The new approach5 instead takes relatively limited datasets and maps connections between parameters. In this case “parameters” can mean anything from sentences to video frames, and “relatively limited” can mean “the size of the whole internet.”
The machine, critically, does not “know” any rules of what it is doing, in the same way that I don’t really “know” why I like a specific sweater. It does have some rough idea of correctness downstream of the fact that its training and weighting is guided by classical programs and people. This is akin to me liking certain sweaters because I’ve seen other guys complimented on them. When you go to ChatGPT and ask a question, the inference steps can then essentially be thought of as billions of “Puppies are to dogs as ____ are to ____” SAT questions being asked about your input. Incidentally, these Large Language Models have proven to be pretty decent at the SAT, and I’ve been inexplicably wearing donegal sweaters for ten years.
But At What Cost Function?
It seems like, in order to become better at satisfying complex questions, the machines have been forced to shed their logic and become more like us post-rationalizing humans. Is that good? Who knows. I am not even sure why I wrote this: I am a person, and therefore bad at logic.
I imagine one outcome will likely be that the adoption of AI will be limited in industries where decision auditing is a concern, like in loan underwriting. If the government takes a strong stance on self-driving automobile safety, it might mean that none of this “General AI” progress will be generalized to driving cars.
In “Zero To One”, Thiel argues that humans and computers will complement each other, rather than substituting each other. It seems like in today’s phase, the computers are being built to be more like us, less logical and more intuitive, in order to complement our natural-language oriented way of feeling around in our mental environment. I wonder if in turn we won’t make ourselves more like the computers in order to better approximate and surpass their performance?
I also wonder what our world, increasingly reliant on technology, loses if that technology starts becoming less logical? We already have plenty of intuition out there among us.
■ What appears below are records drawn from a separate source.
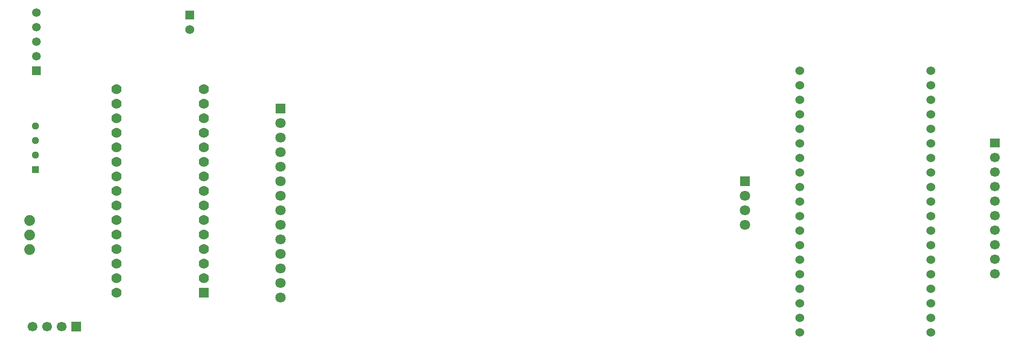
<source format=gtl>
G04 Layer: TopLayer*
G04 EasyEDA v6.4.17, 2021-03-15T19:29:33+07:00*
G04 1d297f51d7db443abc13b46094b112d6,e617fcbdf3ae42ba82bc49894c1518df,10*
G04 Gerber Generator version 0.2*
G04 Scale: 100 percent, Rotated: No, Reflected: No *
G04 Dimensions in millimeters *
G04 leading zeros omitted , absolute positions ,4 integer and 5 decimal *
%FSLAX45Y45*%
%MOMM*%

%ADD11C,1.4986*%
%ADD12R,1.4986X1.4986*%
%ADD13R,1.2954X1.2954*%
%ADD14C,1.2954*%
%ADD15C,1.7780*%
%ADD16R,1.7780X1.7780*%
%ADD17C,1.8796*%
%ADD18C,1.8000*%
%ADD19R,1.8000X1.8000*%
%ADD20C,1.5240*%
%ADD21R,1.5748X1.5748*%
%ADD22C,1.5748*%
%ADD23R,1.7000X1.7000*%
%ADD24C,1.7000*%
%ADD25R,1.7000X1.5748*%

%LPD*%
D11*
G01*
X584200Y6350000D03*
G01*
X584200Y6096000D03*
G01*
X584200Y5842000D03*
G01*
X584200Y5588000D03*
D12*
G01*
X584200Y5334000D03*
D13*
G01*
X571500Y3606800D03*
D14*
G01*
X571500Y3860800D03*
G01*
X571500Y4114800D03*
G01*
X571500Y4368800D03*
D15*
G01*
X1981200Y5016500D03*
G01*
X1981200Y4762500D03*
G01*
X1981200Y4508500D03*
G01*
X1981200Y4254500D03*
G01*
X1981200Y4000500D03*
G01*
X1981200Y3746500D03*
G01*
X1981200Y3492500D03*
G01*
X1981200Y3238500D03*
G01*
X1981200Y2984500D03*
G01*
X1981200Y2730500D03*
G01*
X1981200Y2476500D03*
G01*
X1981200Y2222500D03*
G01*
X1981200Y1968500D03*
G01*
X1981200Y1714500D03*
G01*
X1981200Y1460500D03*
G01*
X3505200Y5016500D03*
G01*
X3505200Y4762500D03*
G01*
X3505200Y4508500D03*
G01*
X3505200Y4254500D03*
G01*
X3505200Y4000500D03*
G01*
X3505200Y3746500D03*
G01*
X3505200Y3492500D03*
G01*
X3505200Y3238500D03*
G01*
X3505200Y2984500D03*
G01*
X3505200Y2730500D03*
G01*
X3505200Y2476500D03*
G01*
X3505200Y2222500D03*
G01*
X3505200Y1968500D03*
G01*
X3505200Y1714500D03*
D16*
G01*
X3505200Y1460500D03*
D17*
G01*
X469900Y2209800D03*
G01*
X469900Y2463800D03*
G01*
X469900Y2717800D03*
D18*
G01*
X4847590Y1373886D03*
G01*
X4847590Y1627886D03*
G01*
X4847590Y1881886D03*
G01*
X4847590Y2135886D03*
G01*
X4847590Y2389886D03*
G01*
X4847590Y2643886D03*
G01*
X4847590Y2897886D03*
G01*
X4847590Y3151631D03*
G01*
X4847590Y3405631D03*
G01*
X4847590Y3659631D03*
G01*
X4847590Y3913631D03*
G01*
X4847590Y4167631D03*
G01*
X4847590Y4421631D03*
D19*
G01*
X4847869Y4675530D03*
D18*
G01*
X12947904Y2643886D03*
G01*
X12947904Y2897886D03*
G01*
X12947904Y3151631D03*
D19*
G01*
X12947904Y3405631D03*
D20*
G01*
X16192500Y762000D03*
G01*
X16192500Y1016000D03*
G01*
X16192500Y1270000D03*
G01*
X16192500Y1524000D03*
G01*
X16192500Y1778000D03*
G01*
X16192500Y2032000D03*
G01*
X16192500Y2286000D03*
G01*
X16192500Y2540000D03*
G01*
X16192500Y2794000D03*
G01*
X16192500Y3048000D03*
G01*
X16192500Y3302000D03*
G01*
X16192500Y3556000D03*
G01*
X16192500Y3810000D03*
G01*
X16192500Y4064000D03*
G01*
X16192500Y4318000D03*
G01*
X16192500Y4572000D03*
G01*
X16192500Y4826000D03*
G01*
X16192500Y5080000D03*
G01*
X16192500Y5334000D03*
G01*
X13906500Y5334000D03*
G01*
X13906500Y5080000D03*
G01*
X13906500Y4826000D03*
G01*
X13906500Y4572000D03*
G01*
X13906500Y4318000D03*
G01*
X13906500Y4064000D03*
G01*
X13906500Y3810000D03*
G01*
X13906500Y3556000D03*
G01*
X13906500Y3302000D03*
G01*
X13906500Y3048000D03*
G01*
X13906500Y2794000D03*
G01*
X13906500Y2540000D03*
G01*
X13906500Y2286000D03*
G01*
X13906500Y2032000D03*
G01*
X13906500Y1778000D03*
G01*
X13906500Y1524000D03*
G01*
X13906500Y1270000D03*
G01*
X13906500Y1016000D03*
G01*
X13906500Y762000D03*
D21*
G01*
X3263900Y6311900D03*
D22*
G01*
X3263900Y6057900D03*
D23*
G01*
X1282700Y863600D03*
D24*
G01*
X1028700Y863600D03*
G01*
X774700Y863600D03*
G01*
X520700Y863600D03*
G01*
X17310100Y1790700D03*
G01*
X17310100Y2044700D03*
G01*
X17310100Y2298700D03*
G01*
X17310100Y2552700D03*
G01*
X17310100Y2806700D03*
G01*
X17310100Y3060700D03*
G01*
X17310100Y3314700D03*
G01*
X17310100Y3568700D03*
G01*
X17310100Y3822700D03*
D25*
G01*
X17310100Y4076700D03*
M02*

</source>
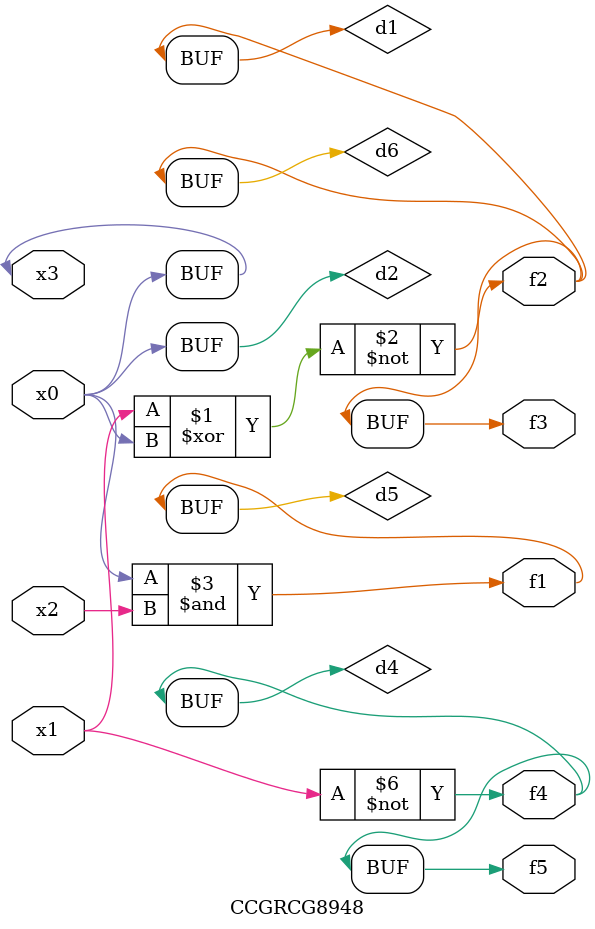
<source format=v>
module CCGRCG8948(
	input x0, x1, x2, x3,
	output f1, f2, f3, f4, f5
);

	wire d1, d2, d3, d4, d5, d6;

	xnor (d1, x1, x3);
	buf (d2, x0, x3);
	nand (d3, x0, x2);
	not (d4, x1);
	nand (d5, d3);
	or (d6, d1);
	assign f1 = d5;
	assign f2 = d6;
	assign f3 = d6;
	assign f4 = d4;
	assign f5 = d4;
endmodule

</source>
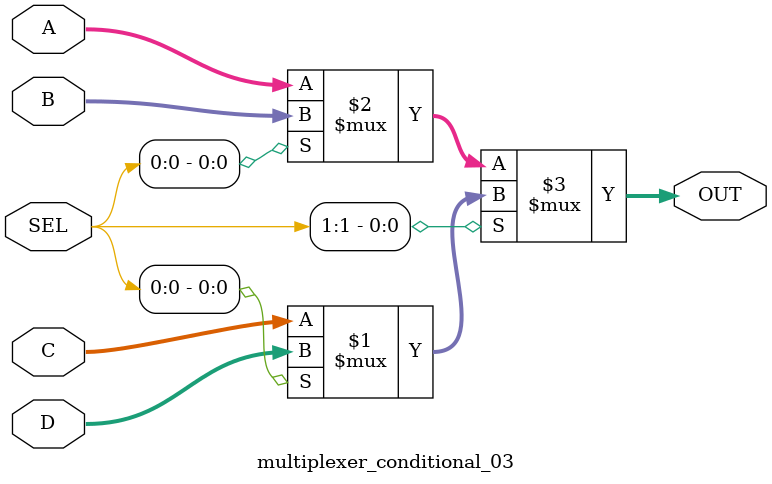
<source format=v>
module multiplexer_conditional_03(
    input [1:0] SEL,
    input [3:0] A,
    input [3:0] B,
    input [3:0] C,
    input [3:0] D,

    output reg [3:0] OUT
);
    assign OUT = SEL[1] ? (SEL[0] ? D:C) : (SEL[0] ? B:A);
    
endmodule

</source>
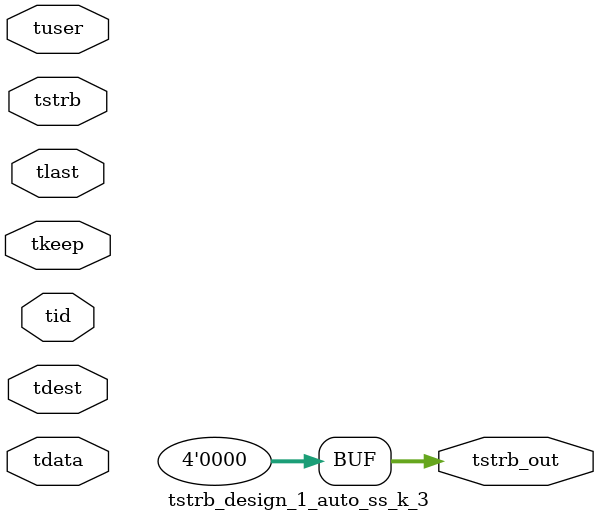
<source format=v>


`timescale 1ps/1ps

module tstrb_design_1_auto_ss_k_3 #
(
parameter C_S_AXIS_TDATA_WIDTH = 32,
parameter C_S_AXIS_TUSER_WIDTH = 0,
parameter C_S_AXIS_TID_WIDTH   = 0,
parameter C_S_AXIS_TDEST_WIDTH = 0,
parameter C_M_AXIS_TDATA_WIDTH = 32
)
(
input  [(C_S_AXIS_TDATA_WIDTH == 0 ? 1 : C_S_AXIS_TDATA_WIDTH)-1:0     ] tdata,
input  [(C_S_AXIS_TUSER_WIDTH == 0 ? 1 : C_S_AXIS_TUSER_WIDTH)-1:0     ] tuser,
input  [(C_S_AXIS_TID_WIDTH   == 0 ? 1 : C_S_AXIS_TID_WIDTH)-1:0       ] tid,
input  [(C_S_AXIS_TDEST_WIDTH == 0 ? 1 : C_S_AXIS_TDEST_WIDTH)-1:0     ] tdest,
input  [(C_S_AXIS_TDATA_WIDTH/8)-1:0 ] tkeep,
input  [(C_S_AXIS_TDATA_WIDTH/8)-1:0 ] tstrb,
input                                                                    tlast,
output [(C_M_AXIS_TDATA_WIDTH/8)-1:0 ] tstrb_out
);

assign tstrb_out = {1'b0};

endmodule


</source>
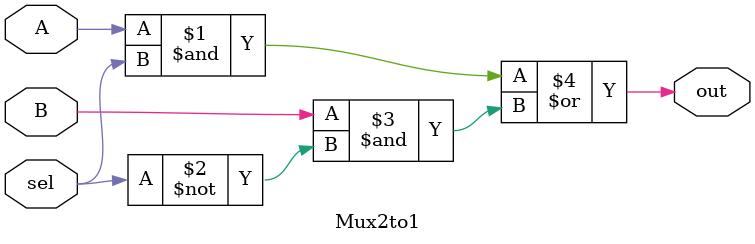
<source format=v>
module Mux2to1(A, B, sel, out);

input A, B, sel;

output out;

assign out = (A & sel) | (B & ~sel);

endmodule
</source>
Companies like Mostaque’s are already starting to train text-to-image machines based on the outputs of image-to-text machines. Like much of the field, it seems like their confidence that these outputs will get better without converging to some unexpected local maxima are based more on empirical intuitions than deductive proofs.
It’s worth mentioning that later on in the above episode Mostaque states that ever since the 2016 victories of AlphaGo over world champion Go master Lee Sedol, the average skill of world-class Go players seems to have exploded at an exponential rate. In a world of less logical machines and less intuitive people, with humans mimicking computers and computers mimicking humans, I wonder if we’ll be able to explain why that might be?
- I like to call it “vibes-based”
- Simplifying quite a bit
- Nor how many you chain together in your accursed “data pipelines”, which are more like leaky Rube Goldberg machines than any piece of useful hose I’ve ever seen.
- The bit above starts at around 00:05:30.
- People have generically brand this “deep learning”, and Mostaque refers to as “transformer-based attention learning”. I am still unclear on the levels of reference here, how Deep Learning relates to LLMs, etcetera. Hopefully I can find some time to learn.